→ **EXTRACT TO READ**:
========================
The Fight For a Workers’ Parliament: The Revolutionary Chartists

Submitted by AWL on 16 May, 2008 - 11:31 Author: Chris Ford

The General Convention of the Industrious Classes opened in London on 4 February 1839, riding high on a wave of popular unrest and unparalleled mass mobilisations. London Democrat William Cardo wrote that the “Parliament of the House of Lords and Commons would soon be assembled… and at the same time another Parliament, the People’s Parliament would assemble… there would be the spirit of the English people”. Historians may point to the moderate artisans of the London Working Men’s Association as the authors of the Charter, or the middle-class radicals of the Birmingham Political Union as having proposed the Convention. But it was not their achievement.

The General Convention was the first elected body of the disenfranchised working class. It has been criticised for its inadequacies, but its achievements at this historic moment should not be undervalued, as the embodiment of a massive and energetic wave of workers’ self-organisation encompassing an array of country-wide local associations and organisations. These bodies, which elected their delegates through mass meetings, which often workers attended armed as a display of force, created a counter-power; in the eyes of many the Convention held more legitimacy than any other institution in England at the time. The Convention’s delegates adopted the title “MC” — Member of the Convention! — to counter the MPs of the parliament of the upper classes.

The London Democratic Association could count on three convention delegates as their own: William Cardo for Marylebone, Harney for Derby, Newcastle and Norwich, and Neesom from Bristol. The main representatives of London came from the London Working Men’s Association who manoeuvred like modern labour bureaucrats to obtain a monopoly over London representation. The LDA viewed the Convention as a potential revolutionary assembly on a collision course with the Government. As the elected assembly of the people they expected it to prepare for the actions required in such a showdown.

In the Convention the LDA allied with physical force revolutionaries, such as Richard Marsden, Peter Murray M’Douall and Dr Taylor. On the right, were the advocates of “moral force”, the LWMA leaders such as Lovett and middle class Radicals such as the banker Thomas Atwood who believed the “interests of masters and men are in fact one”. They saw the Convention’s role as organising presentation of the petition and to stick to legal means only.

The most influential body in the Convention was the centre — Feargus O’Connor and Bronterre O’Brien. O’Connor was already the best known, most influential leader of the movement, if not yet within the Convention itself. The policy of the centre was of a self-limiting revolution. They believed they could use intimidation of the mass movement to force reform — along the lines of the agitation for the Reform Bill of 1832. But times had changed, and the workers could be as effective as the middle class was in 1832. By the time the Convention met these differences over strategies had already split Chartism.

The red flag of defiance

Harney believed the House of Commons would reject the People’s Charter; he argued the debate over how many signatures were on the petition was superfluous. Harbet demanded the Convention decide to present the Charter to teh Commons immediately — it was due to be presented on 28 February 1839. But instead it was decided to present it on 6 May, sending out agitators to win wider support and gathering more signatures.
========================
→ **PROBLEMS TO WORK ON**:
a) Put the rows into a numbered list, starting at the line that contains "True or false: Count" and stopping after the last of the rows. Leave out blank lines.
b) Continue the article on the Chartist Convention, starting after its last sentence.
The article on the Chartist Convention and the rows were taken from separate sources.

[Chart comprehension rows]
========================
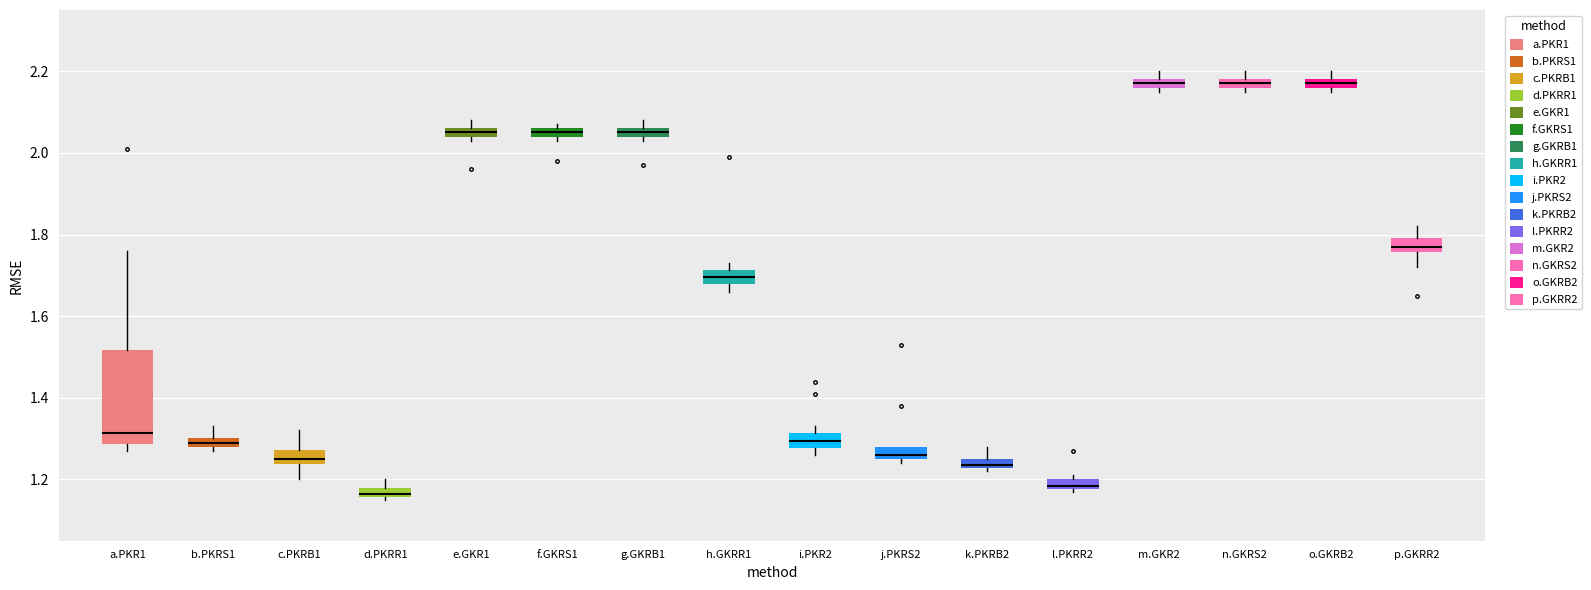

Where is the lower edge of the box for o.GKRB2 on the y-axis? The values are not printed on the chart, so give them approximately, as read against the axis.

2.16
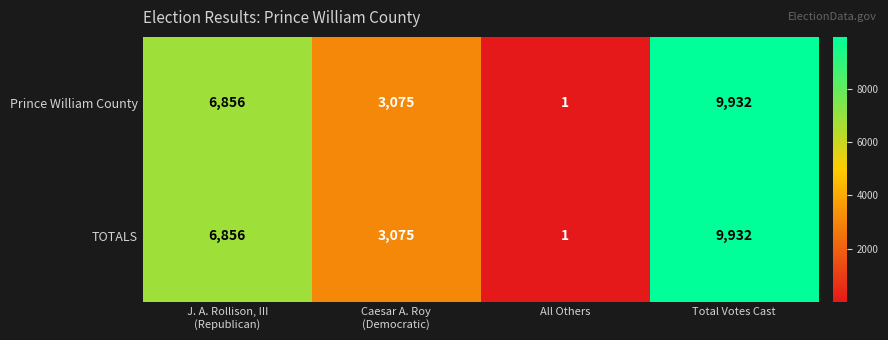

What is the difference between the maximum and second lowest values in the Prince William County series?

6857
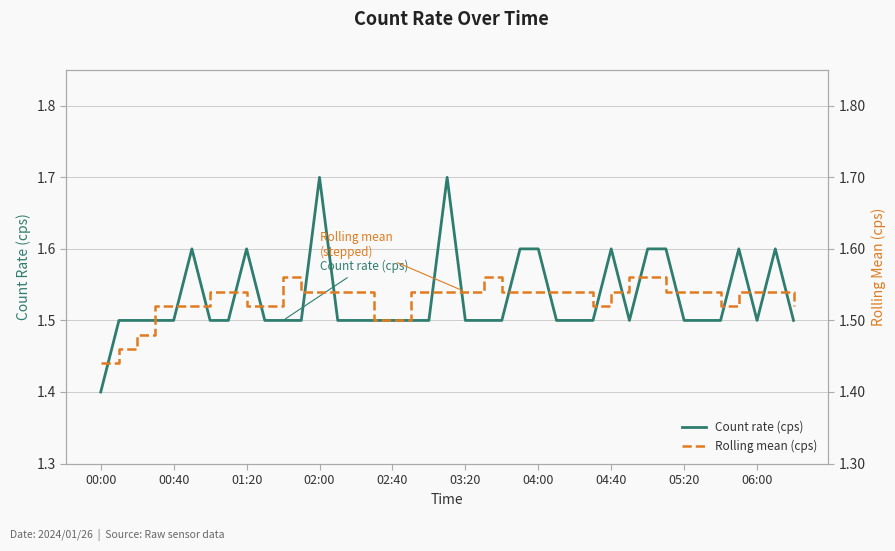

True or false: Count rate (cps) has a value of 1.5 at 11.

True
========================
→ **SET OF ANSWERS**:
a)
1. True or false: Count rate (cps) has a value of 1.5 at 11.
2. True

b)
Even worse, O’Brien proposed a meeting of the “Members of the Convention and Members of Parliament” to secure support for the Charter. Harney said this would be an “absurd waste of time, and moreover degrading to the character of free-chosen representatives of the people.” He saw these delays not only as a concession to a moral-force strategy doomed to failure, but more worrying an invitation for the government to repress the movement. The government would not forever co-exist with this mass movement if the dominant moral-force faction was vulnerable to challenge by the Democrats. As the Convention opened, Queen Victoria in her speech to Parliament said: “I have observed with pain the persevering efforts which have been made in some parts of the country to excite my subjects to disobedience and resistance to the law, and to recommend dangerous practices”.

The LDA warned that while the government may not feel able to repress them wholesale they would engage in a creeping repression to “crush the present national movement” in a counter-revolution. In March Harney made this appeal: “rather than bow to the intended hateful despotism, we must and will unfurl the red flag of defiance.”

Harney saw a glaring contrast between the militancy of the movement outside the Convention and the moderation within it, warning at a rally in Newcastle that they “were likely to have Girondists in the Convention of the men of England”. The LDA looked to the poorest and most militant section of London workers with whom they had support. On the 28 February, the day the Peoples Charter was originally to have been presented, they held a mass rally at the Hall of Science, City Road and unleashed a broadside on the Convention’s moderation. A series of resolutions were passed declaring that “if the people and their leaders did their duty” the Charter would be law within a month. The resolutions called for the Convention to: meet all acts of oppression with immediate resistance; proceed urgently with the presentation of the Peoples Charter; make immediate preparation for ulterior measures.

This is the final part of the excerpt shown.